Records excerpted from a collection
============
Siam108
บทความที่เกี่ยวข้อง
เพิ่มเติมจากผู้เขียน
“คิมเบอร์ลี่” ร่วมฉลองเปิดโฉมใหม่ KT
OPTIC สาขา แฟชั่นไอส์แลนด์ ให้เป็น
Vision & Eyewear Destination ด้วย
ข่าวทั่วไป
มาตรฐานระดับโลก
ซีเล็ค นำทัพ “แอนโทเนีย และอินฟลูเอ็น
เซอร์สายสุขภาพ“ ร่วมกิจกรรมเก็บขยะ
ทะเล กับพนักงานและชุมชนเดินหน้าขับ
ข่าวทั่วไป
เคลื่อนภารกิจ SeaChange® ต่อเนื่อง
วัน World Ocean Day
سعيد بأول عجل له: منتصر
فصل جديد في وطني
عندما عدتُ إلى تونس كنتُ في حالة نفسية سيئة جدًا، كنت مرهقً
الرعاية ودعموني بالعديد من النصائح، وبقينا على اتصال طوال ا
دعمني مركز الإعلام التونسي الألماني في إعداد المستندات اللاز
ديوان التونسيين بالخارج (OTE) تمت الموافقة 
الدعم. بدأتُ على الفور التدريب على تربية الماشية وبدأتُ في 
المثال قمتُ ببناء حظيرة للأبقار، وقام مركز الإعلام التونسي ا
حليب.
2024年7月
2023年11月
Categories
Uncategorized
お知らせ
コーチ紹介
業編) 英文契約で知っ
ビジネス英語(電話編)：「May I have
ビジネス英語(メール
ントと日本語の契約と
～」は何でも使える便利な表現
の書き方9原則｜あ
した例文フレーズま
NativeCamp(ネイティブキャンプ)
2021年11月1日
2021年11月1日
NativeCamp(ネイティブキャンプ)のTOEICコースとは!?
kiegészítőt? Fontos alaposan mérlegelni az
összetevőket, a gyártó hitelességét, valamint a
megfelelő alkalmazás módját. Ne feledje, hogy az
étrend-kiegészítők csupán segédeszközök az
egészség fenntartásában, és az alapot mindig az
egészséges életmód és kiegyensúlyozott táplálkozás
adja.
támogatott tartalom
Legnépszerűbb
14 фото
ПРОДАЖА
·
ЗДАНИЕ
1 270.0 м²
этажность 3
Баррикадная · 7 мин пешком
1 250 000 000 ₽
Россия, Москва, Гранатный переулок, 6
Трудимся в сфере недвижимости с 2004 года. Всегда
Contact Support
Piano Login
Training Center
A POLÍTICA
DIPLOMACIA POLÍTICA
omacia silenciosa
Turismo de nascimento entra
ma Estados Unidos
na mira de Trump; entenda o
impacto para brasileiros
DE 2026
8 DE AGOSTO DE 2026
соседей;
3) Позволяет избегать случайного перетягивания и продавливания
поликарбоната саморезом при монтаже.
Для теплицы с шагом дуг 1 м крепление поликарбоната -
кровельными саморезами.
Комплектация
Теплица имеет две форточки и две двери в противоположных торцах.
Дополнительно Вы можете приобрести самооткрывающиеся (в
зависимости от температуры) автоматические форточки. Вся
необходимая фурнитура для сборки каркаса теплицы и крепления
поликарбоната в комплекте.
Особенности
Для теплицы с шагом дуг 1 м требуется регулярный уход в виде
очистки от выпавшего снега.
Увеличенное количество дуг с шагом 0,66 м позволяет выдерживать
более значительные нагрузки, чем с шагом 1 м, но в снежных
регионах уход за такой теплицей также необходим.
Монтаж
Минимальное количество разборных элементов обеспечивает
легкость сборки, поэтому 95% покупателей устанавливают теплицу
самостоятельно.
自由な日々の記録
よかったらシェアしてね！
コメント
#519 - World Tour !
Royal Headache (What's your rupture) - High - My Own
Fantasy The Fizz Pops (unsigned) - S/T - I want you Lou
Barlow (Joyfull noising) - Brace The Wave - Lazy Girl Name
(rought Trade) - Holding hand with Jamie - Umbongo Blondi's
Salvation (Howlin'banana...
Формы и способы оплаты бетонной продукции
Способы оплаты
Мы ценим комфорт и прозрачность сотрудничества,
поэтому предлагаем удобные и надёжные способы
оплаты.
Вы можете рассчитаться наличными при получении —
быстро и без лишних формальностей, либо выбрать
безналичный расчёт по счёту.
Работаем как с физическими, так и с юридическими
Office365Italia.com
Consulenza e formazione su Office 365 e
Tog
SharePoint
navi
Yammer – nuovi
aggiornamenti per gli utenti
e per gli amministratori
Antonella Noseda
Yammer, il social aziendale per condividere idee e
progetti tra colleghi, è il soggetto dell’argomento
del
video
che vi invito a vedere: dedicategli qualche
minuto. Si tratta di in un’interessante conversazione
============
Only one span of lines is wanted: the line with "che vi invito a vedere: dedicategli qualche" and every line after it to the end of the entries, output exactly.

che vi invito a vedere: dedicategli qualche
minuto. Si tratta di in un’interessante conversazione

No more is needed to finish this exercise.